Tampering with Tradition: for Gourmet

Recently, I dined at Masala Klub, a new upscale Indian restaurant at the Taj West End hotel in Bangalore. I went with my mother, mostly because my husband refused to go. (“I wouldn’t eat at a restaurant that spells its name ‘klub’ if you paid me,” he said haughtily.) She likes to eat out, and has traveled abroad, but like most mothers, mine has embarrassed me to no end: In New York, for example, she sent back a fine black truffle risotto at San Domenico saying that the rice was undercooked. She is fiercely opinionated about Indian cuisine, so I was interested to see how this meal would turn out.

At Masala Klub, Mom was all smiles as she sipped the white wine. The first course was a lemongrass rasam. Uh-oh, I thought. Rasam is the holy grail of our community, the Tamil Brahmin people. It’s like chicken soup—comfort food that every home chef, mother, and grandmother takes pride in. Surprisingly, we both liked it. Then came the main course, a beautifully styled square plate. There was paneer (“too chewy,” Mom said, and I had to agree); spiced haricots verts (“undercooked,” she said, but I didn’t agree this time); and a couple of other forgettable dishes. Nothing surprised or titillated. The “wow” factor was absent.

▸ Collected data
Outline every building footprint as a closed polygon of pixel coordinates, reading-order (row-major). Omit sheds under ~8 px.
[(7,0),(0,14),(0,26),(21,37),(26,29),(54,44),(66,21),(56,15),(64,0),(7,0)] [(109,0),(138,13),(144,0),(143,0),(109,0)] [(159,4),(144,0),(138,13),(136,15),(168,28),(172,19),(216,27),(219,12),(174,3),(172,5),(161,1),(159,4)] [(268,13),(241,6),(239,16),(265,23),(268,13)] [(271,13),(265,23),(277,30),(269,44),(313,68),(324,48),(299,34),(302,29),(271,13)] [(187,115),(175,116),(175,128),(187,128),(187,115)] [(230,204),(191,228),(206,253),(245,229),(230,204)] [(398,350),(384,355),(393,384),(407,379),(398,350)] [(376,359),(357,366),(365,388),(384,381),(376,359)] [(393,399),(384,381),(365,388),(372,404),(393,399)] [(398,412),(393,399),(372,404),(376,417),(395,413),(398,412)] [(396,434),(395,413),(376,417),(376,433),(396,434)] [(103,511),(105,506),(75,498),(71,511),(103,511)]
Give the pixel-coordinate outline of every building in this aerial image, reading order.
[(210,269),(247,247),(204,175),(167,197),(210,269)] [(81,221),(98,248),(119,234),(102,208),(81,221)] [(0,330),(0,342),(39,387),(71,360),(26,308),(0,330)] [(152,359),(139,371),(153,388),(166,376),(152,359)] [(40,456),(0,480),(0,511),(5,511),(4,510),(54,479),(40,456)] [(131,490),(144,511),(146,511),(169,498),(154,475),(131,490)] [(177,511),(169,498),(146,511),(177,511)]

▸ To do
Copy the Masala Klub text from "Recently, I dined" up to and including "would turn out.", replacing "risotto" with "pasta".

▸ Problem solution
Recently, I dined at Masala Klub, a new upscale Indian restaurant at the Taj West End hotel in Bangalore. I went with my mother, mostly because my husband refused to go. (“I wouldn’t eat at a restaurant that spells its name ‘klub’ if you paid me,” he said haughtily.) She likes to eat out, and has traveled abroad, but like most mothers, mine has embarrassed me to no end: In New York, for example, she sent back a fine black truffle pasta at San Domenico saying that the rice was undercooked. She is fiercely opinionated about Indian cuisine, so I was interested to see how this meal would turn out.